The Outer Limits: Counterweight (1964)
A six person crew(played by Michael Constantine, Jacqueline Scott, Sandy Kenyon, Crahan Denton, Larry Ward, Charles Radilac) has volunteered to participate in the first simulated test space flight to the planet Antheon. There is even a panic button on board that, if pushed, will immediately end the flight, and any chance of their going on the real thing. The captain(played by Stephen Joyce) and stewardess(played by Shary Marshall) do what they can to help, but paranoia and personality clashes emerge, threatening the success of this experiment, as some malignant force seems determined to stop the mission... Tedious episode misfires much like the flight itself, though the monster is nicely done.
Ron Randel stars as Henderson James, a scientist in the near future who had successfully smuggled to Earth a fierce but banned alien creature called a Megasoid that has escaped from its captivity in his home. It is in its reproductive cycle, which means more of these things could emerge, so Henderson decides to handle the crisis himself by having a limited-life(5 hours) duplicate(clone) made to kill the creature, but instead it causes his wife Laura(played by Constance Towers) to prefer its company to his, since their marriage is on the rocks. Sean McClory co-stars as the spaceship captain who smuggled it to Earth for Henderson, and is called upon to help again. Good cast and set design, but marred by a ridiculous looking(if distinctive) monster, story flaws, and a slow pace. Towers is luminescent though(why does Henderson ignore her?)
Warren Stevens stars as a scientist named Eric Plummer who has been despairing about completing complex equations needed to manufacture an anti-magnetic disintegrator when he is unexpectedly approached by an alien named Ikar(played Robert Webber) who will give him the help he needs if he can borrow his emotions, a concept unknown to his species. Of course the emotions wreck havoc on the orderly mind that his race prides itself on, which threatens everyone involved, in particular Eric's girlfriend Janet(played by Gail Kobe) as the aliens plan to invade the Earth, and wont let the compromised Ikar stop them...Dreary, all-too predictable and arch episode only has memorable monsters to distinguish it in any way, despite the colorful title.

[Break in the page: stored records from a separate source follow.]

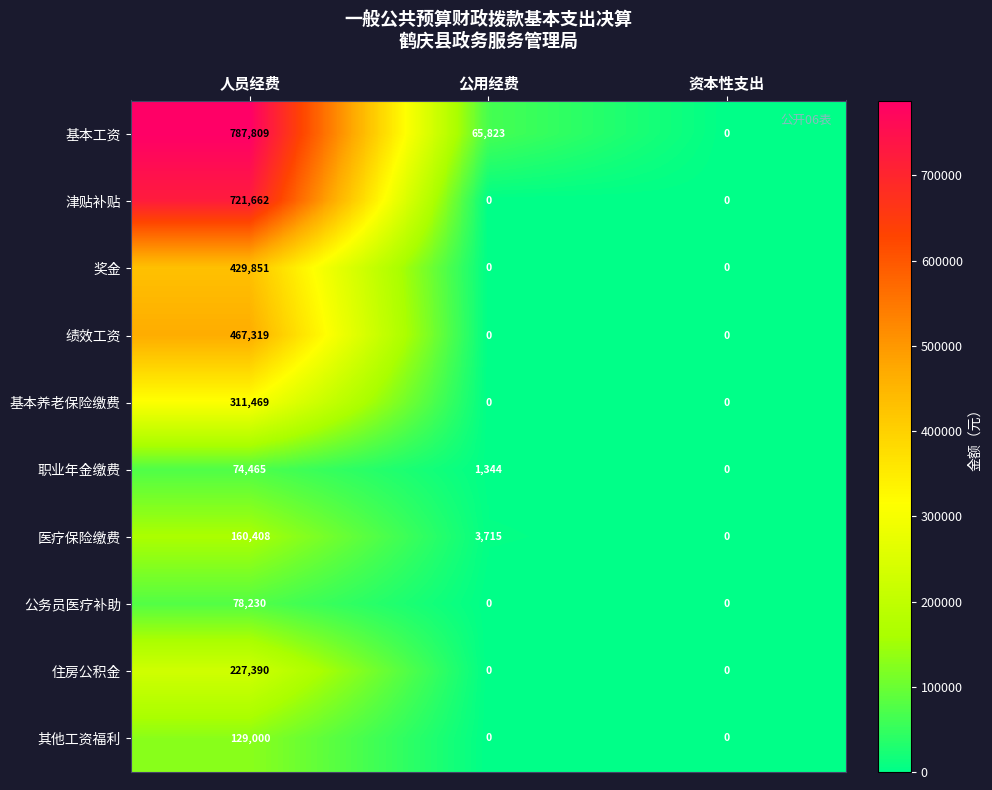

How many values in the 基本养老保险缴费 series exceed 0?

1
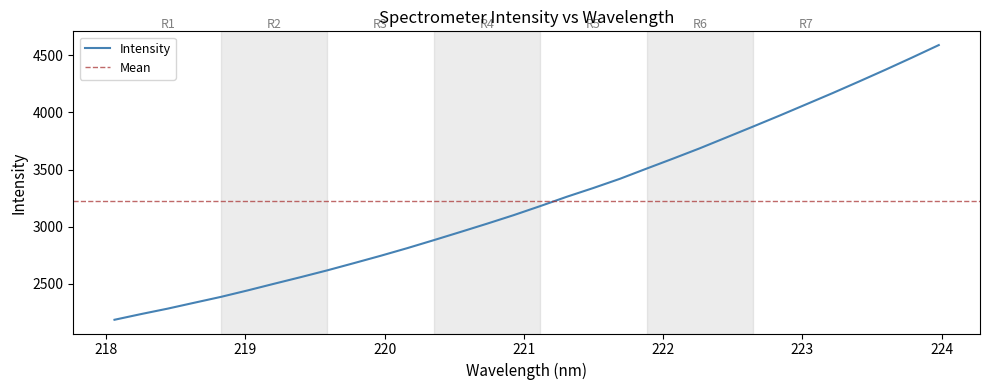

Reading left to right, transcribe all the data shown in this chart.

2186.8	2236.7	2284.2	2335.8	2387.0	2443.3	2501.9	2559.7	2619.2	2682.2	2746.1	2812.9	2882.9	2954.3	3026.7	3101.3	3180.6	3262.2	3338.9	3419.3	3508.2	3596.0	3685.6	3780.3	3875.2	3971.1	4069.6	4168.3	4270.1	4373.6	4479.8	4588.4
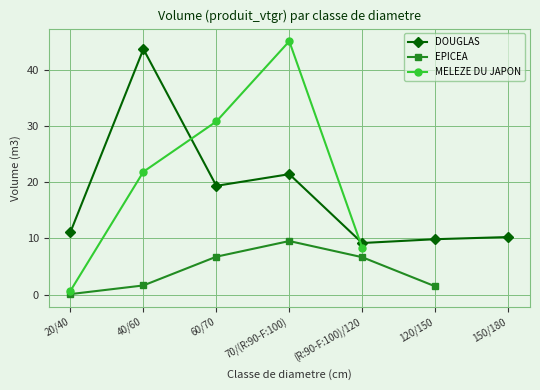

True or false: EPICEA and MELEZE DU JAPON intersect in this chart.

False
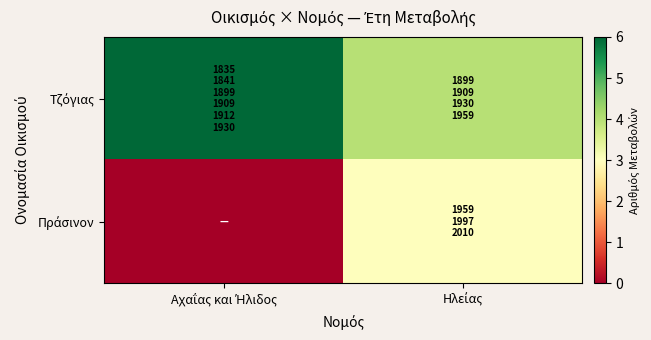

What is the greatest value displayed?

6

Second of two part episode sees government agent Adam Ballard(Robert Duvall) along with his fellow agents continue their pursuit of the four men(played by Steve Inhat, Lee Pollack, James Frawley, and Ivan Dixon) all soldiers who have been chosen by an alien intelligence to complete an important project that they can't explain or stop themselves from completing. Things have taken a more definite turn as it is learned that six children, all afflicted with one physical malady or another, are being taken to a newly built spaceship for transport to an unknown alien planet, and the question is if it is for good or evil purposes... Excellent conclusion to this compelling story continues the fine performances, script, and direction, all leading to a truly poignant, beautifully realized ending.